Making her first investment

She bought her first rental property, a $52,000 triplex in downstate Illinois, in April 2020.

She had $8,000 saved from work. From her apartment in Georgia, where she’d moved for the CDC, she cold-called a long list of banks and lenders in Illinois. She’d gone to school there — the state’s flagship public university is in Urbana-Champaign — and it was the only other place she knew in the U.S.

“I got a lot of no’s,” she said. Banks cited her lack of credit history and low savings. She hadn’t had a credit card during school. “I never knew how important it was to build credit,” she said.

One bank was willing to listen and suggested she sign up for a credit card and for the CDC’s credit union. She did those things. A numbers person, she laid out a deal that “they would not be able to refuse.”

Ultimately, the bank said yes.

She put in her $8,000 for the down payment, financing the balance with a conventional mortgage and negotiating to make up for her lack of funds for closing costs or a full 20% down. The property’s owner, she said, was eager to sell.

From there pretty much everything went wrong. She inherited two tenants who were months behind on rent, but that led to COVID relief funds she was able to use toward needed repairs.

After a lot of work, the property became a reliable source of income. With the addition of Section 8 tenants, “it’s been cash flowing since 2020,” Camara said.

Camara said that when the bank saw this deal work out, it agreed to a second, granting her a mortgage for a $68,000 duplex in Cleveland.

She scaled up — and up — from there.

She doesn’t shy away from properties that might scare off other investors. Her portfolio includes a mouldy $40,900 home she spent $48,000 gut-renovating, land she bought for $7,000 sight unseen, and a distressed house she bought for $15,000 after seeing promising local comps. Of two commercial properties she owns, one had been damaged in a fire and vacant for more than a year before she renovated.

She assembled a team she trusts, and put in money from banks and her jobs to fix places up. (She started a second job in 2021, giving her two six-figure salaries for more than a year.)

Other would-be investors now come to her for advice. Touring a property with an investor from Texas whom she was mentoring, Camara didn’t balk when they walked into a kitchen in disarray with a giant hole in the ceiling.

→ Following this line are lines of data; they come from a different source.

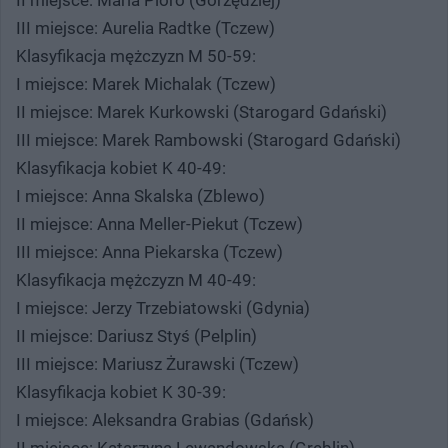
III miejsce: Aurelia Radtke (Tczew)
Klasyfikacja mężczyzn M 50-59:
I miejsce: Marek Michalak (Tczew)
II miejsce: Marek Kurkowski (Starogard Gdański)
III miejsce: Marek Rambowski (Starogard Gdański)
Klasyfikacja kobiet K 40-49:
I miejsce: Anna Skalska (Zblewo)
II miejsce: Anna Meller-Piekut (Tczew)
III miejsce: Anna Piekarska (Tczew)
Klasyfikacja mężczyzn M 40-49:
I miejsce: Jerzy Trzebiatowski (Gdynia)
II miejsce: Dariusz Styś (Pelplin)
III miejsce: Mariusz Żurawski (Tczew)
Klasyfikacja kobiet K 30-39:
I miejsce: Aleksandra Grabias (Gdańsk)
II miejsce: Katarzyna Lewandowska (Gręblin)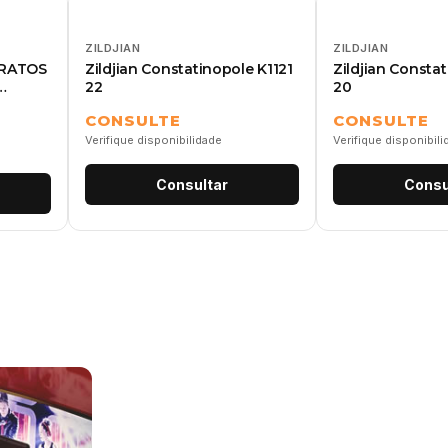
ZILDJIAN
ZILDJIAN
PRATOS
Zildjian Constatinopole K1121
Zildjian Consta
22
20
CONSULTE
CONSULTE
Verifique disponibilidade
Verifique disponibil
Consultar
Consu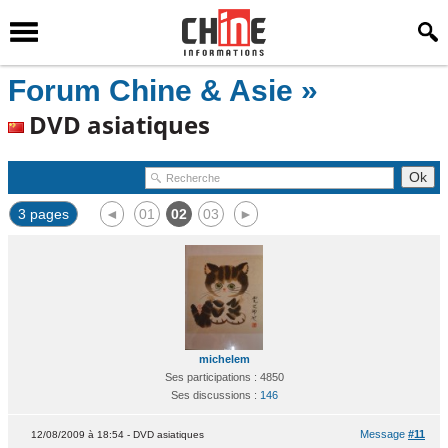
Forum Chine & Asie »
DVD asiatiques
3 pages
◄
01
02
03
►
michelem
Ses participations : 4850
Ses discussions :
146
Message
#11
12/08/2009 à 18:54 - DVD asiatiques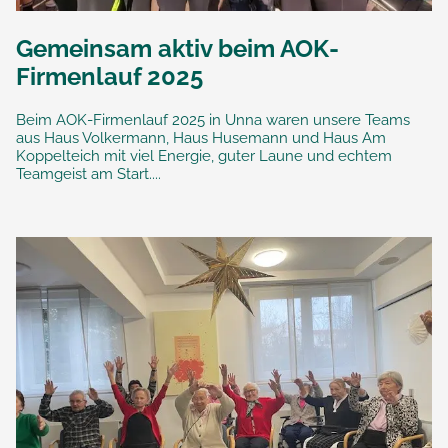
Gemeinsam aktiv beim AOK-
Firmenlauf 2025
Beim AOK-Firmenlauf 2025 in Unna waren unsere Teams
aus Haus Volkermann, Haus Husemann und Haus Am
Koppelteich mit viel Energie, guter Laune und echtem
Teamgeist am Start....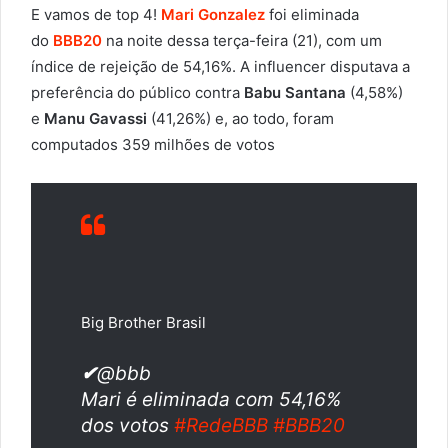
E vamos de top 4!
Mari Gonzalez
foi eliminada
do
BBB20
na noite dessa terça-feira (21), com um
índice de rejeição de 54,16%. A influencer disputava a
preferência do público contra
Babu Santana
(4,58%)
e
Manu Gavassi
(41,26%) e, ao todo, foram
computados 359 milhões de votos
Big Brother Brasil
✔
@bbb
Mari é eliminada com 54,16%
dos votos
#
RedeBBB
#
BBB20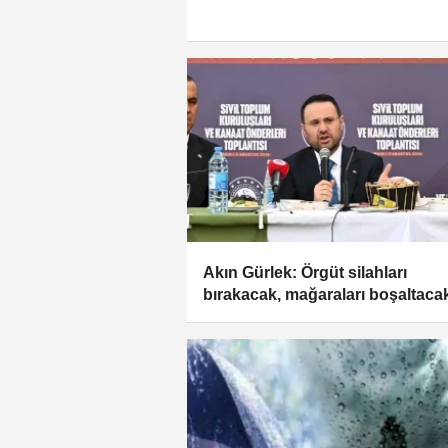
Akın Gürlek: Örgüt silahları
bırakacak, mağaraları boşaltaca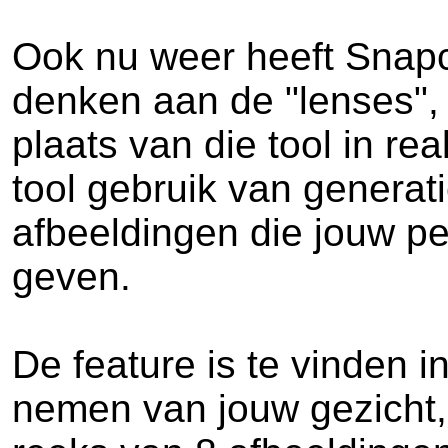
Ook nu weer heeft Snapc
denken aan de "lenses", 
plaats van die tool in re
tool gebruik van generati
afbeeldingen die jouw p
geven.
De feature is te vinden i
nemen van jouw gezicht,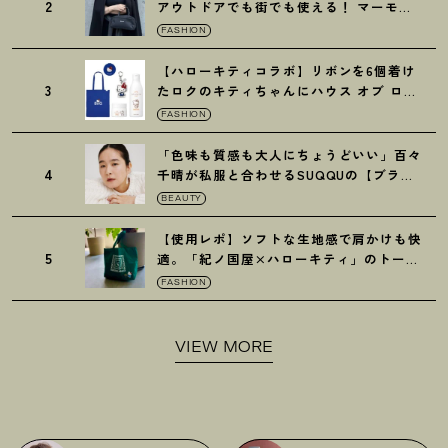
2
アウトドアでも街でも使える
！
マーモッ
トの黒ショルダー
FASHION
【ハローキティコラボ】リボンを6個着け
3
たロクのキティちゃんにハウス オブ ロー
ゼの限定パケも
！
FASHION
「色味も質感も大人にちょうどいい」百々
4
千晴が私服と合わせるSUQQUの【ブラー
リクイド リップ】6選
BEAUTY
【使用レポ】ソフトな生地感で肩かけも快
5
適。「紀ノ国屋×ハローキティ」のトート
がガシガシ使えて最高です
！
FASHION
VIEW MORE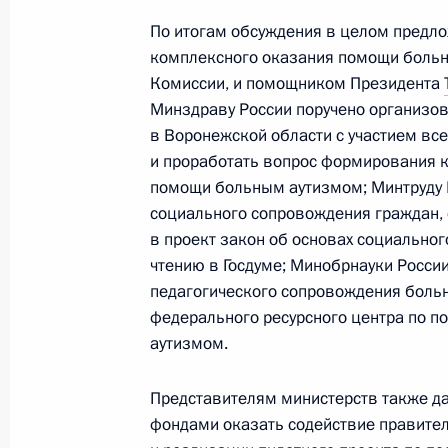
По итогам обсуждения в целом предл
1 сентября 2013 года, воскресенье
комплексного оказания помощи боль
Комиссии, и помощником Президента
О приёме документов на соискание
Минздраву России поручено организо
молодых деятелей культуры за 201
в Воронежской области с участием все
1 сентября 2013 года, 13:30
и проработать вопрос формирования 
помощи больным аутизмом; Минтруду 
социального сопровождения граждан, 
в проект закон об основах социально
26 августа 2013 года, понедельник
чтению в Госдуме; Минобрнауки Росс
Заседание Комиссии по вопросам с
педагогического сопровождения больн
и экобезопасности
федерального ресурсного центра по п
аутизмом.
26 августа 2013 года, 19:30
Кемерово
Представителям министерств также д
фондами оказать содействие правител
21 августа 2013 года, среда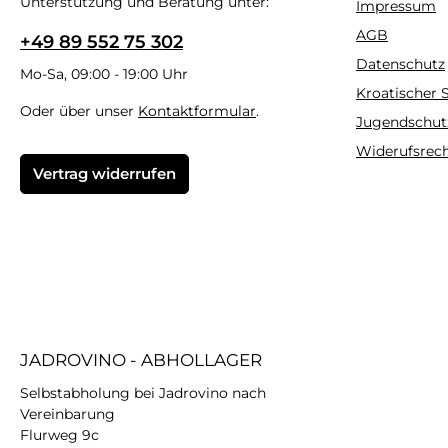
Unterstützung und Beratung unter:
Impressum
AGB
+49 89 552 75 302
Datenschutz
Mo-Sa, 09:00 - 19:00 Uhr
Kroatischer
Oder über unser
Kontaktformular
.
Jugendschut
Widerufsrec
Vertrag widerrufen
JADROVINO - ABHOLLAGER
Selbstabholung bei Jadrovino nach
Vereinbarung
Flurweg 9c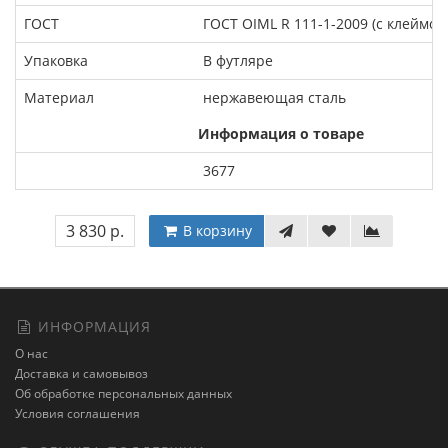
ГОСТ
ГОСТ OIML R 111-1-2009 (с клеймом
Упаковка
В футляре
Материал
нержавеющая сталь
Информация о товаре
3677
3 830 р.
В корзину
ИНФОРМАЦИЯ
О нас
Доставка и самовывоз
Об обработке персональных данных
Условия соглашения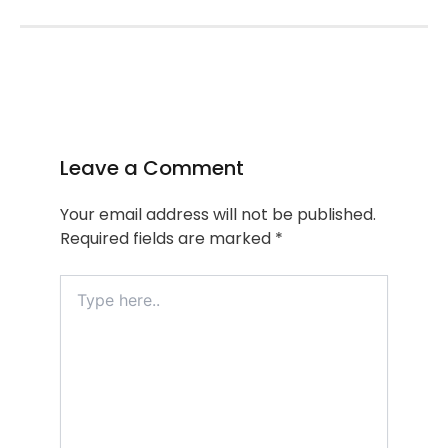
Leave a Comment
Your email address will not be published.
Required fields are marked
*
Type
here..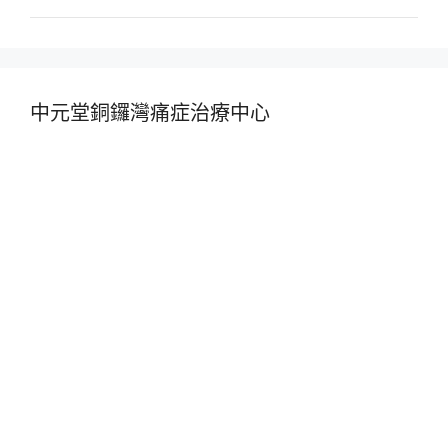
中元堂銅鑼灣痛症治療中心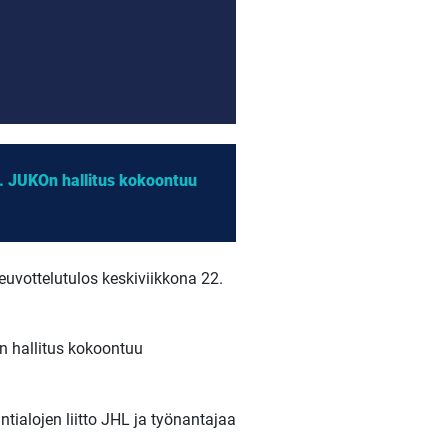
. JUKOn hallitus kokoontuu
uvottelutulos keskiviikkona 22.
n hallitus kokoontuu
ntialojen liitto JHL ja työnantajaa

“Wow, needs a lot of work,” she said. “This is a gut rehab, meaning everything has to go.”

Buying a dream house

Until recently, she and her husband, Ebrima Saine, a software engineer she met at the University of the Gambia, were renting a two-bedroom apartment with their 4-year-old son. “Living way below my means,” she said.

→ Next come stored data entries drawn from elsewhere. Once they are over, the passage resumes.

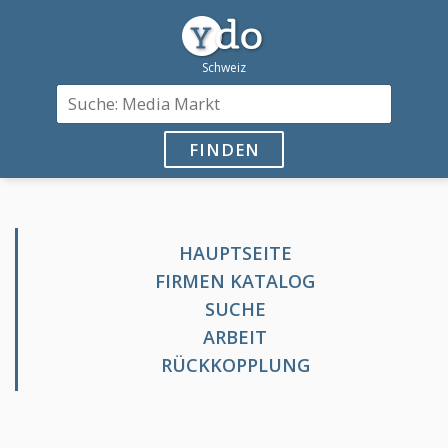
FINDEN
HAUPTSEITE
FIRMEN KATALOG
SUCHE
ARBEIT
RÜCKKOPPLUNG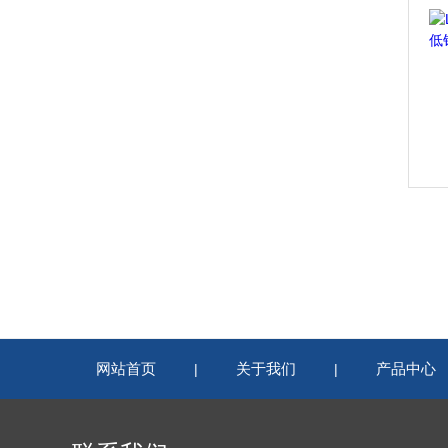
网站首页
关于我们
产品中心
|
|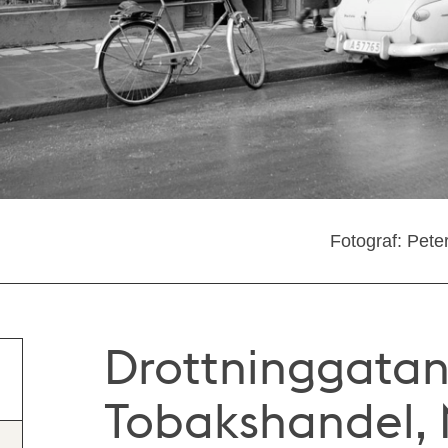
Fotograf: Pete
Drottninggatan
Tobakshandel, M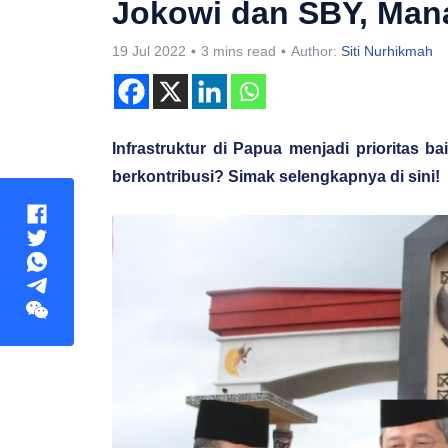
Jokowi dan SBY, Man
19 Jul 2022
3 mins read
Author:
Siti Nurhikmah
Infrastruktur di Papua menjadi prioritas 
berkontribusi? Simak selengkapnya di sini!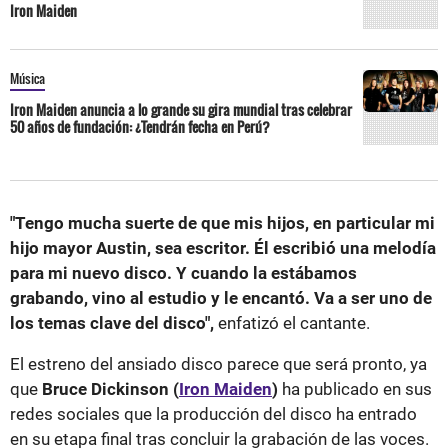
Iron Maiden
Música
Iron Maiden anuncia a lo grande su gira mundial tras celebrar
50 años de fundación: ¿Tendrán fecha en Perú?
"Tengo mucha suerte de que mis hijos, en particular mi
hijo mayor Austin, sea escritor. Él escribió una melodía
para mi nuevo disco. Y cuando la estábamos
grabando, vino al estudio y le encantó. Va a ser uno de
los temas clave del disco",
enfatizó el cantante.
El estreno del ansiado disco parece que será pronto, ya
que
Bruce Dickinson (
Iron Maiden
)
ha publicado en sus
redes sociales que la producción del disco ha entrado
en su etapa final tras concluir la grabación de las voces.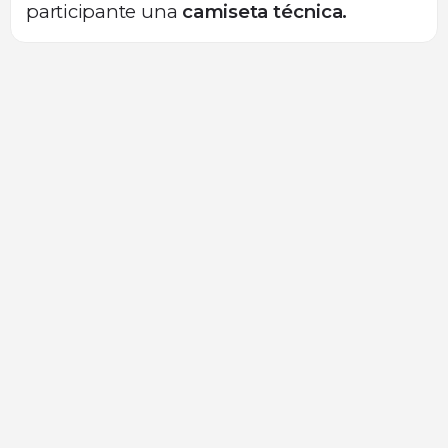
participante una
camiseta técnica.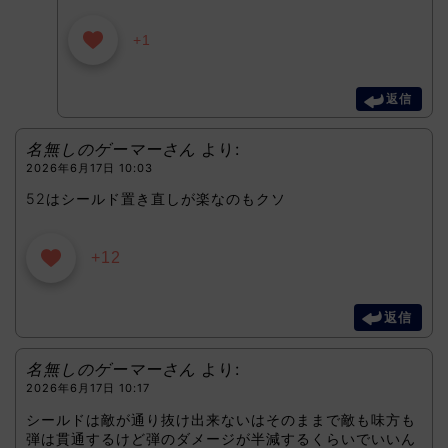
+1
返信
名無しのゲーマーさん
より:
2026年6月17日 10:03
52はシールド置き直しが楽なのもクソ
+12
返信
名無しのゲーマーさん
より:
2026年6月17日 10:17
シールドは敵が通り抜け出来ないはそのままで敵も味方も
弾は貫通するけど弾のダメージが半減するくらいでいいん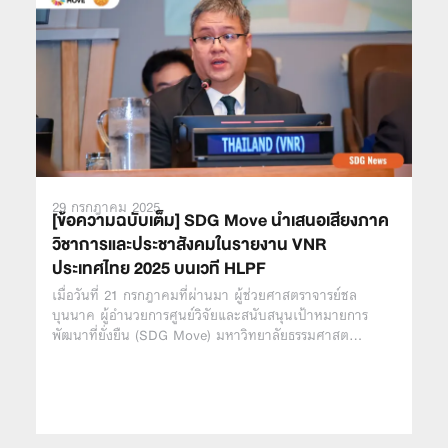
29 กรกฎาคม 2025
[ข้อความฉบับเต็ม] SDG Move นำเสนอเสียงภาค
วิชาการและประชาสังคมในรายงาน VNR
ประเทศไทย 2025 บนเวที HLPF
เมื่อวันที่ 21 กรกฎาคมที่ผ่านมา ผู้ช่วยศาสตราจารย์ชล
บุนนาค ผู้อำนวยการศูนย์วิจัยและสนับสนุนเป้าหมายการ
พัฒนาที่ยั่งยืน (SDG Move) มหาวิทยาลัยธรรมศาสต…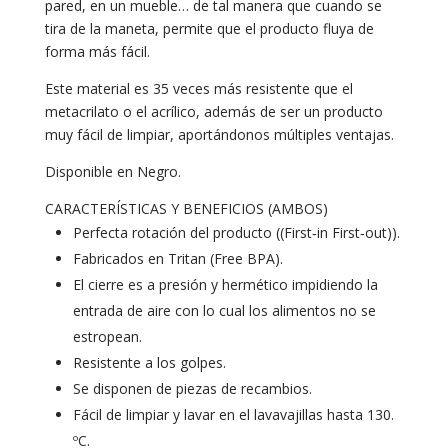
pared, en un mueble… de tal manera que cuando se
tira de la maneta, permite que el producto fluya de
forma más fácil.
Este material es 35 veces más resistente que el
metacrilato o el acrílico, además de ser un producto
muy fácil de limpiar, aportándonos múltiples ventajas.
Disponible en Negro.
CARACTERÍSTICAS Y BENEFICIOS (AMBOS)
Perfecta rotación del producto ((First‐in First‐out)).
Fabricados en Tritan (Free BPA).
El cierre es a presión y hermético impidiendo la
entrada de aire con lo cual los alimentos no se
estropean.
Resistente a los golpes.
Se disponen de piezas de recambios.
Fácil de limpiar y lavar en el lavavajillas hasta 130.
ºC.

In November, she closed on a “dream house” for their growing family. She was pregnant, due in the spring.

This house is not a fixer-upper — not by a long shot. Located near highly rated schools and a picturesque lake, it has a two-story foyer framed by tall windows that let sunlight pour in, a pristine kitchen and an expansive sunroom that looks out over the backyard.

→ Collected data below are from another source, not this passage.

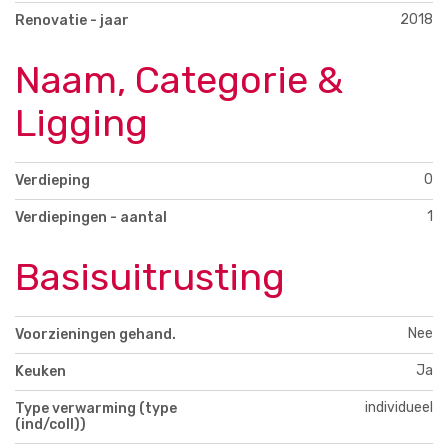
2018
Renovatie - jaar
Naam, Categorie &
Ligging
0
Verdieping
1
Verdiepingen - aantal
Basisuitrusting
Nee
Voorzieningen gehand.
Ja
Keuken
individueel
Type verwarming (type
(ind/coll))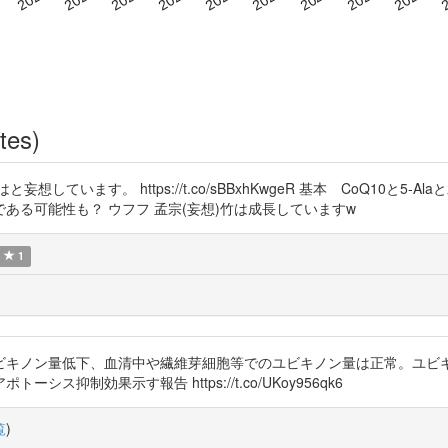
tes)
ています。 https://t.co/sBBxhKwgeR 基本 CoQ10と
ある可能性も？ ウフフ 孟宗(妄想)竹は成長していますw
1
ビキノン量低下、血清中や繊維芽細胞等でのユビキノン量は正常。ユビ
ス抑制効果示す報告 https://t.co/UKoy956qk6
覧
)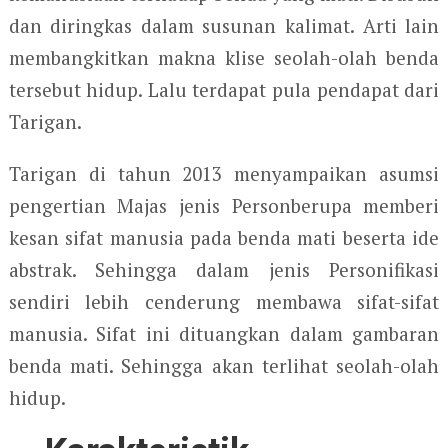
dan diringkas dalam susunan kalimat. Arti lain
membangkitkan makna klise seolah-olah benda
tersebut hidup. Lalu terdapat pula pendapat dari
Tarigan.
Tarigan di tahun 2013 menyampaikan asumsi
pengertian Majas jenis Personberupa memberi
kesan sifat manusia pada benda mati beserta ide
abstrak. Sehingga dalam jenis Personifikasi
sendiri lebih cenderung membawa sifat-sifat
manusia. Sifat ini dituangkan dalam gambaran
benda mati. Sehingga akan terlihat seolah-olah
hidup.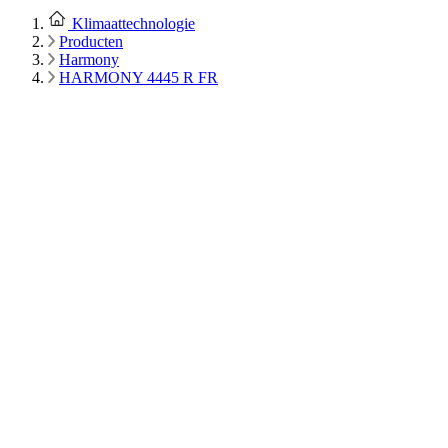
Klimaattechnologie
Producten
Harmony
HARMONY 4445 R FR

And five bedrooms. As she toured the place with Saine and their son, they identified possible locations for a “man cave” and a nursery. With this much space, their son could have not just one room but “rooms,” Camara laughed as she reached for his hand.

With a net worth of more than $1 million, she gives back to family members and strangers, donating money to Gambian orphans. She especially likes making anonymous gifts.

Around the world, there are vast numbers of people in poverty who long to change their circumstances. Camara had the advantage of being gifted with numbers and trained in data analysis. She was willing to put in the time, take big risks, mess up, learn and start again.

Asked how she did it all, Camara came back to her faith.

“It’s God,” she said, “and also, I think it’s my drive to not go back to where I started, and, also, access to resources,” specifically, YouTube and social media.

“There’s so many investors that are ready to teach you,” Camara said. “There’s so many people you can follow and learn from.”